**Quoted passage:**
Functional verification of the diphtheria toxin A gene in a recombinant system

摘要

Diphtheria toxin A (DTA), a segment of the diphtheria toxin (tox), inhibits protein synthesis in cells. When released from a cell, DTA is nontoxic and cannot enter other cells independently without the help of diphtheria toxin B. In this study, we artificially synthesized the DTA gene sequence and cloned it into pEGFP-N1 to generate the recombinant vector pEGFP-N1-DTA. This recombinant vector was then transfected into 293T cells to observe the effect of DTA protein expression on enhanced green fluorescent protein (EGFP) protein expression and the proliferation of 293T cells. After 48 h, high levels of EGFP expression were seen in control pEGFP-N1-transfected cells, whereas very low levels were seen in cells transfected with pEGFP-N1-DTA. Reverse transcription polymerase chain reaction confirmed the expression of the DTA gene in cells transfected with pEGFP-N1-DTA. Further, the 3-(4,5-dimethylthiazol-2-yl)-2,5-diphenyltetrazolium bromide (MTT) assay revealed a significant difference in cell proliferation between the control group and the pEGFP-N1-DTA-transfected group. Using the expression of EGFP expression as an indicator, this study revealed that DTA expression can inhibit intracellular protein synthesis and cell proliferation.

**Provided material:**
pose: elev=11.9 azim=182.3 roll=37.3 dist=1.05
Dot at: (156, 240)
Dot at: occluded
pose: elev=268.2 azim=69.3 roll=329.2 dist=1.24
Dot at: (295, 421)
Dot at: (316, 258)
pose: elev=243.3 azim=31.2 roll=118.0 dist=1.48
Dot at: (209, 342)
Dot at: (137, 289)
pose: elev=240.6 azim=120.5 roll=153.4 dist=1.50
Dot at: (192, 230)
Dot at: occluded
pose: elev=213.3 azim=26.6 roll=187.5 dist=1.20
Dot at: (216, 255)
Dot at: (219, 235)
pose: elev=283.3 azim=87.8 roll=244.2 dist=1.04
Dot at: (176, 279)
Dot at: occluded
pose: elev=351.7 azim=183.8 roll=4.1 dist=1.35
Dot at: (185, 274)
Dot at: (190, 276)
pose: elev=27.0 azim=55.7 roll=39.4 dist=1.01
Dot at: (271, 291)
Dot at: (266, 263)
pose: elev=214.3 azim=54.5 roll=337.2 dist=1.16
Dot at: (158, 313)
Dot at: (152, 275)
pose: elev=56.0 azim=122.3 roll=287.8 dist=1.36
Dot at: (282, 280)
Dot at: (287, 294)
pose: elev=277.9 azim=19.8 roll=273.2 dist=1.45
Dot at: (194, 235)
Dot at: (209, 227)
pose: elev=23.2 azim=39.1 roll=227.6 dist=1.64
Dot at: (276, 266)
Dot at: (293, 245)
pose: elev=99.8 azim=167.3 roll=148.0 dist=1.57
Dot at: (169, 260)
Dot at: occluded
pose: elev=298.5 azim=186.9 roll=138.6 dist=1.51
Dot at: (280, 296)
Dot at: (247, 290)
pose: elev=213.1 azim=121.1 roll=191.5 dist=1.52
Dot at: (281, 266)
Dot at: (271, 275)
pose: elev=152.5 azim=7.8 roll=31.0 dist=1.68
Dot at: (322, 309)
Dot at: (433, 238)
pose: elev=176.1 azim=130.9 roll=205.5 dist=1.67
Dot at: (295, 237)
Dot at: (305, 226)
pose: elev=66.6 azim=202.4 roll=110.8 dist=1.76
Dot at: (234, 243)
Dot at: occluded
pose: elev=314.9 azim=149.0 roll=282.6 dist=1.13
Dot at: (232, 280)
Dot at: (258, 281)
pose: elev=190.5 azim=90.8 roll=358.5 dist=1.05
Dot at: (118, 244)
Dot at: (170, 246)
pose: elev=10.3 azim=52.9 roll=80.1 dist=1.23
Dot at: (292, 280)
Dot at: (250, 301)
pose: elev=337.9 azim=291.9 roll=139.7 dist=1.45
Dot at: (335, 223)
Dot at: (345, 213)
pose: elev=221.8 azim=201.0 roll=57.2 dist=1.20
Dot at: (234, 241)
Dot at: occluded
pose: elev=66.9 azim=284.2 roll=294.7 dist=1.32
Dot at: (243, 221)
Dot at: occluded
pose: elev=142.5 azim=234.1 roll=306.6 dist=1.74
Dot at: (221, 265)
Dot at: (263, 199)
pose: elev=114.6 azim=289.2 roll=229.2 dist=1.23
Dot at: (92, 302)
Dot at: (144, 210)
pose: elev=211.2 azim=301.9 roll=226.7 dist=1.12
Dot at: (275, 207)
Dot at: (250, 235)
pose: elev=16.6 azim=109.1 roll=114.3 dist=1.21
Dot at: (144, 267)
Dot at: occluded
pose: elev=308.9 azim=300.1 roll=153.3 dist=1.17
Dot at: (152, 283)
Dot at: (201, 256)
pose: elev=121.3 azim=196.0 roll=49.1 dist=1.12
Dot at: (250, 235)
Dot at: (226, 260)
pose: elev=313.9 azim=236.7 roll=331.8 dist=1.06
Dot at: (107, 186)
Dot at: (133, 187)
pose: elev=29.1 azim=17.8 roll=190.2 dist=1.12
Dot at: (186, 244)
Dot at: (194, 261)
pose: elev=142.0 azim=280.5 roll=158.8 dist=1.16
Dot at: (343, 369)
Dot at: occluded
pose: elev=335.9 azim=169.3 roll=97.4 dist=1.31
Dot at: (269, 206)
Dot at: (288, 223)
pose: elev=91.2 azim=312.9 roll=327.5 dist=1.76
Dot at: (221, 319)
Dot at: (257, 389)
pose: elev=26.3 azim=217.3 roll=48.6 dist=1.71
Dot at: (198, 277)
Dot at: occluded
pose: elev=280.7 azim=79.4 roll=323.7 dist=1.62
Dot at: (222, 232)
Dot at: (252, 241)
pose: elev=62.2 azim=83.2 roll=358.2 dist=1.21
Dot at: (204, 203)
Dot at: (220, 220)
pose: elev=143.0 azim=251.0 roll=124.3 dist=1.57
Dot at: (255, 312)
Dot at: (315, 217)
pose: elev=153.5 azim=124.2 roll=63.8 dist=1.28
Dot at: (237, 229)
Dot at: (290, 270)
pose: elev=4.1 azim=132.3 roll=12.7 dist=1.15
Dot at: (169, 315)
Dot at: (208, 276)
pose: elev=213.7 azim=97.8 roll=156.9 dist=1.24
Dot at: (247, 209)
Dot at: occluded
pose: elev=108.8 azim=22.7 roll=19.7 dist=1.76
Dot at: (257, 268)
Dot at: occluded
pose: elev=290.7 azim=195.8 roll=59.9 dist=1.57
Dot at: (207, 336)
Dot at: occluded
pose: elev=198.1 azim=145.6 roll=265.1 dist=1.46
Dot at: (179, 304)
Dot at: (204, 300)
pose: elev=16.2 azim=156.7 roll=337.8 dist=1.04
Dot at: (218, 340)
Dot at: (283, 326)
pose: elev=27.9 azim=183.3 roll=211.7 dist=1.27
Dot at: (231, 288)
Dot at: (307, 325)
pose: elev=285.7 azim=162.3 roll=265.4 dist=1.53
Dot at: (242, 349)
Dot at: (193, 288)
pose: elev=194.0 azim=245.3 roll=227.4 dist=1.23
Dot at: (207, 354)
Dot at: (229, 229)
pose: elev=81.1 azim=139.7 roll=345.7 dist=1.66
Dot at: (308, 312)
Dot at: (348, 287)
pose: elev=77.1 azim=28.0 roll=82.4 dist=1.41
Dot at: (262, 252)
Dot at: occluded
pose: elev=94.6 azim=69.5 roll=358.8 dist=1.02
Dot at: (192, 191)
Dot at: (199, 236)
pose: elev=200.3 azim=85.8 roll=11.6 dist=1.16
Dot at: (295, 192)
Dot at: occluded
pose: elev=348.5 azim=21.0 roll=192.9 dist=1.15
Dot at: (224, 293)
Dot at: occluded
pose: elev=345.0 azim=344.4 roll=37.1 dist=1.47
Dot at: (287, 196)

**What the task requires:**
Using the abstract on diphtheria toxin A, decide whether each statement agrees with it: (a) DTA released from a cell can enter other cells on its own; (b) the recombinant vector was transfected into 293T cells; (c) after 48 h, cells transfected with pEGFP-N1-DTA showed high levels of EGFP expression. Answer yes or no for each and quote the words of the text that decide it. The records are not needed for this work.

**Output of the task:**
(a) No: "When released from a cell, DTA is nontoxic and cannot enter other cells independently without the help of diphtheria toxin B."
(b) Yes: "This recombinant vector was then transfected into 293T cells"
(c) No: "whereas very low levels were seen in cells transfected with pEGFP-N1-DTA"